Running Drupal Cron Jobs in Kubernetes

There are a number of things you have to do to make Drupal a first-class citizen inside a Kubernetes cluster, like adding a shared filesystem (e.g. PV/PVC over networked file share) for the files directory (which can contain generated files like image derivatives, generated PHP, and twig template caches), and setting up containers to use environment variables for connection details (instead of hard-coding things in settings.php).

But another thing which you should do for better performance and traceability is run Drupal cron via an external process. Drupal's cron is essential to many site operations, like cleaning up old files, cleaning out certain system tables (flood, history, logs, etc.), running queued jobs, etc. And if your site is especially reliant on timely cron runs, you probably also use something like Ultimate Cron to manage the cron jobs more efficiently (it makes Drupal cron work much like the extensive job scheduler in a more complicated system like Magento).

The reason you want to run cron via an external process—instead of having it be triggered by front-end page visits (this is how Drupal sets up cron by default, to run every few hours based on someone hitting the site)—is so you can make sure cron job runs don't interfere with any normal page visits, and so you can trace any issues with cron separately from normal web traffic.

Inside of Kubernetes, you can't (well, at least you shouldn't) have a crontab set up on any of your Kubernetes nodes running against your Drupal site(s). And while you could have an external system like Jenkins run cron jobs against your Drupal site, it's much easier (and simpler) to just run Drupal cron as a Kubernetes CronJob, ideally within the same Kubernetes namespace as your Drupal site.

The most robust way to run Drupal cron is via Drush, but running a separate Drush container via CronJob means that the CronJob must schedule a beefy container running at least PHP and Drush, and likely also your app codebase if you run Drush as a project dependency. CronJob Pods should be as lightweight as possible so they could be scheduled on any system node and run very quickly (even if your Drupal container hasn't been pulled on that particular Kubernetes node yet).

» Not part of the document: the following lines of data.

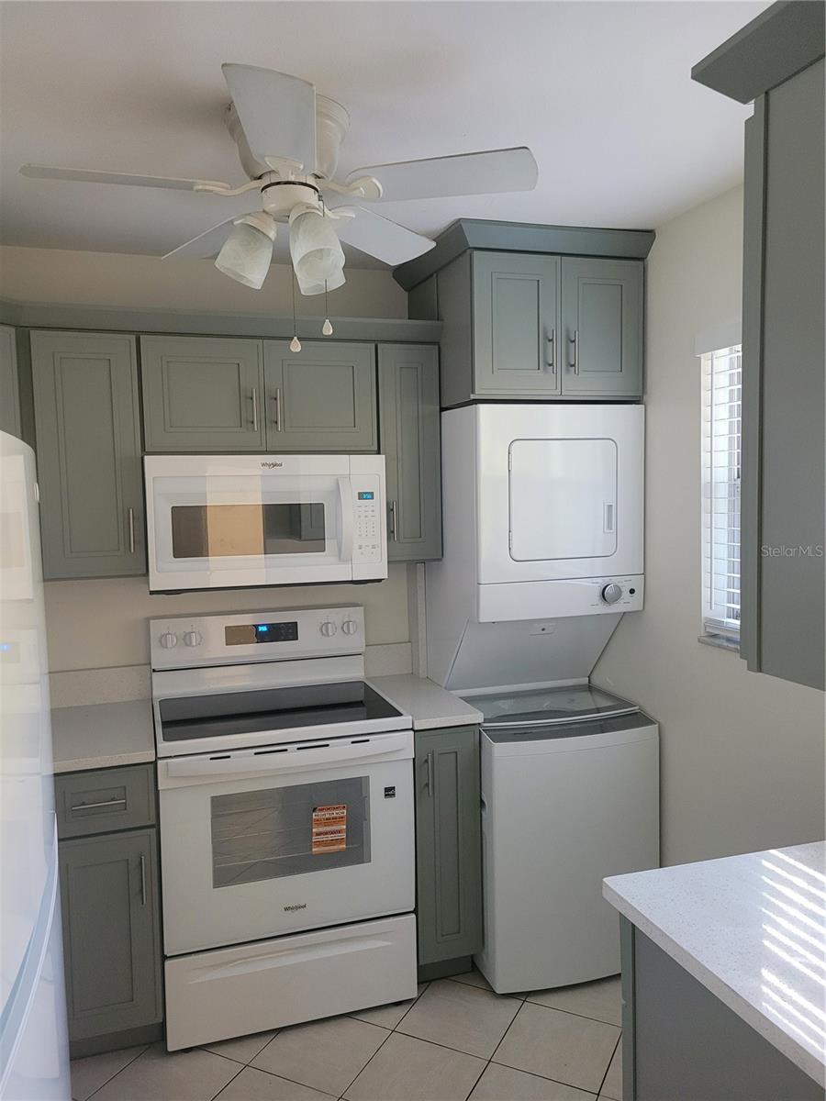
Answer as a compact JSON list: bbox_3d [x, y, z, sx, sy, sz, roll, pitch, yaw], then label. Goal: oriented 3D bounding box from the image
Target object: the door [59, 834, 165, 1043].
[{"bbox_3d":[-0.871,1.087,2.347,0.296,0.579,0.022,-3,5,-18],"label":"door"}]

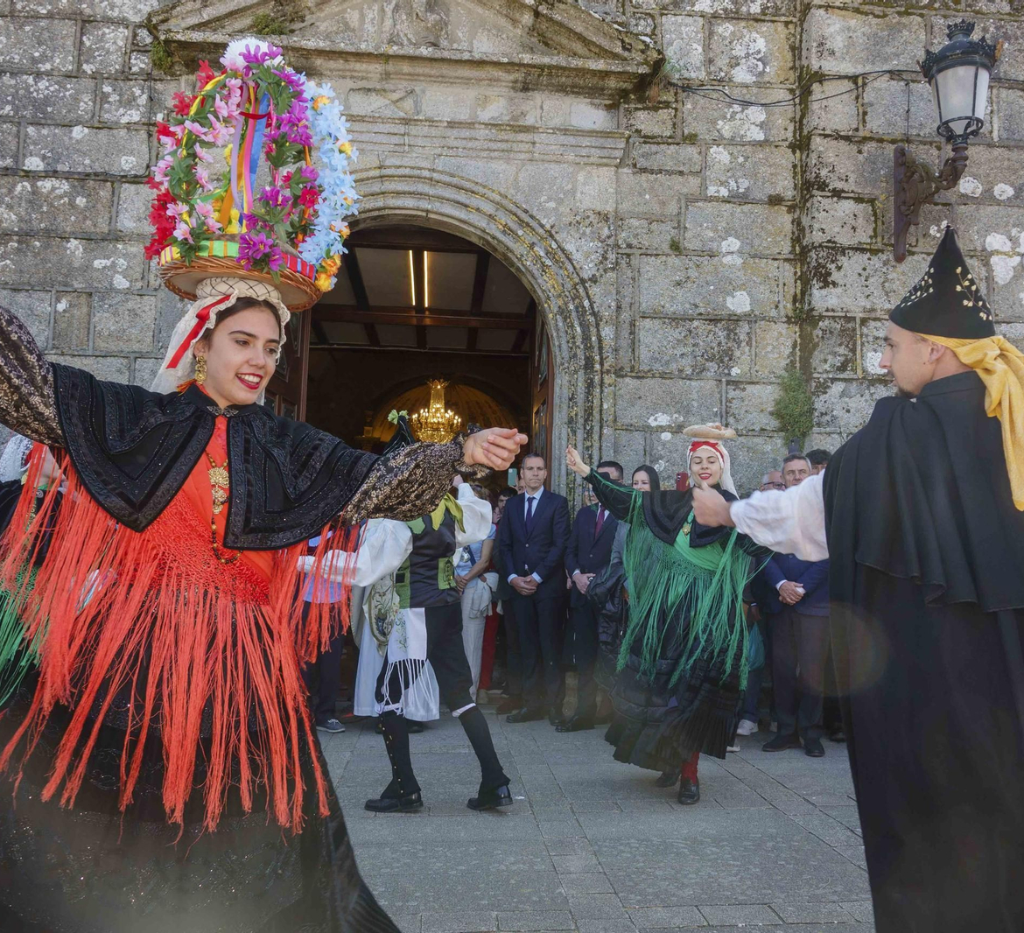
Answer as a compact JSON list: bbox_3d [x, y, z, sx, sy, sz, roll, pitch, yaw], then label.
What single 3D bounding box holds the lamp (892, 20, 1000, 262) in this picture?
[{"bbox_3d":[2.765,-2.127,6.062,0.500,1.309,1.026,1,-5,-5],"label":"lamp"}]

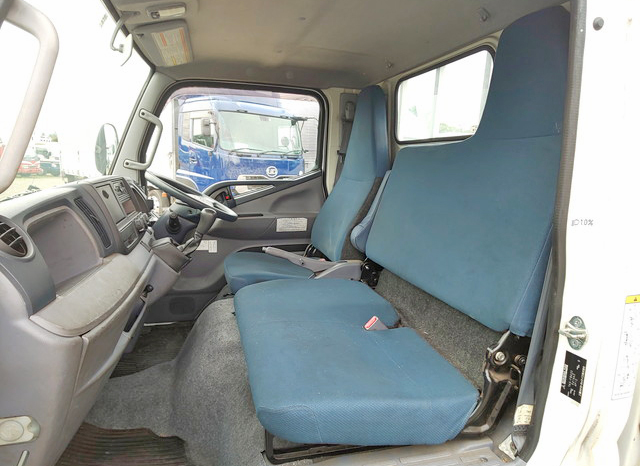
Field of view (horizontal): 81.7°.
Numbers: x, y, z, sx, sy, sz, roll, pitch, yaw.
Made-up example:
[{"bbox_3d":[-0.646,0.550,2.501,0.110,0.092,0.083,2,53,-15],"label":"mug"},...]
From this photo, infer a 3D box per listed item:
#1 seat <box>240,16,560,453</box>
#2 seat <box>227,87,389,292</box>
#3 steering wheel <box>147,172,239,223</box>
[{"bbox_3d":[0.147,-0.085,1.084,0.771,0.949,0.751,-2,12,-16],"label":"seat"},{"bbox_3d":[-0.070,-0.221,1.696,0.705,0.908,0.482,-2,12,-16],"label":"seat"},{"bbox_3d":[-0.539,-0.136,1.555,0.405,0.085,0.405,28,2,-20],"label":"steering wheel"}]

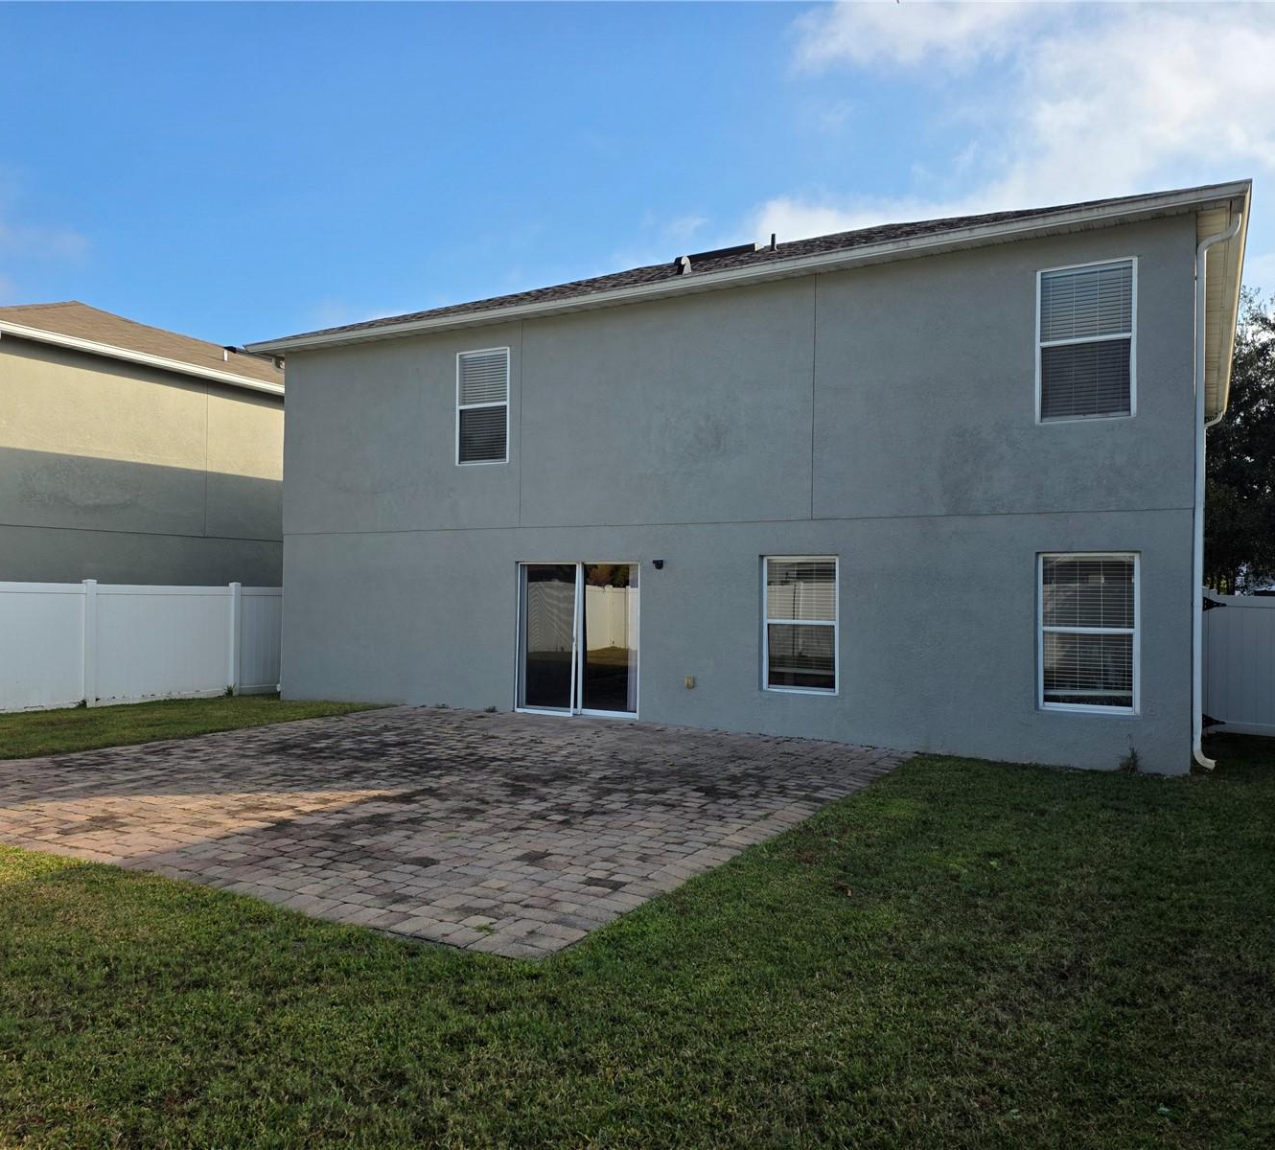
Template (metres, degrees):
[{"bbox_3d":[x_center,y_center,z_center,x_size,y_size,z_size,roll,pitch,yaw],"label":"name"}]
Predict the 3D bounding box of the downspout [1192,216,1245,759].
[{"bbox_3d":[5.567,-0.783,9.788,0.380,5.310,0.090,0,-1,29],"label":"downspout"}]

Drupal's cron supports being run from outside the site by hitting a URL, and as long as your cron runs can complete before PHP/Apache/Nginx's timeout, this is the simplest option for working with Kubernetes (IMO). For my Drupal sites running in Kubernetes, I configure a CronJob similar to the following:

---
apiVersion: batch/v1beta1
kind: CronJob
metadata:
  name: drupal-cron
  namespace: {{ k8s_resource_namespace }}
spec:
  schedule: "*/1 * * * *"
  concurrencyPolicy: Forbid
  jobTemplate:
    spec:
      template:
        spec:
          containers:
          - name: drupal-cron
            image: {{ curl_image }}
            args:
            - -s
            - {{ drupal_cron_url }}
          restartPolicy: OnFailure

In my case, I'm templating the Kubernetes manifest using Ansible and Jinja2 (deployed via my K8s Manifests role), so I have Ansible replace the three variables with values like:

k8s_resource_namespace: my-drupal-site
curl_image: byrnedo/alpine-curl:0.1
drupal_cron_url: http://www.my-drupal-site.com/cron/cron-url-token

The drupal_cron_url is the URL specific to your site, which you can find by visiting /admin/config/system/cron. Make sure you also have "Run cron every" set to "Never" under the cron settings, so that cron is only triggered via Kubernetes' CronJob.

I use the byrnedo/alpine-curl docker image, which is extremely lightweight—only 5 or 6 MB in total—since it's based on Alpine Linux. Most of the other containers I've seen base on Ubuntu or Debian and are at least 30-40 MB (so they'll take that much longer to download the first time the CronJob is run on a new node).

You can check on the status of the CronJob with:

kubectl describe cronjob drupal-cron -n my-drupal-site

Comments

Whether you hit cron via the cron URL, or you rely on Drupal's built-in lazy cron, the effect is the same: An nginx/Apache thread is tied up for the duration of the request. The only difference is that with the built-in lazy cron because it took ~1/2 sec to generate the page, you get a tad bit less time to run cron before you hit a timeout (typically somewhere in the neighbourhood of 30–90s). The only way to circumvent that is to use Drush.

True, but the trigger is out of the loop of a normal request.

It is definitely better to use Drush, but it’s a lot more heavyweight on the backend for the CronJob.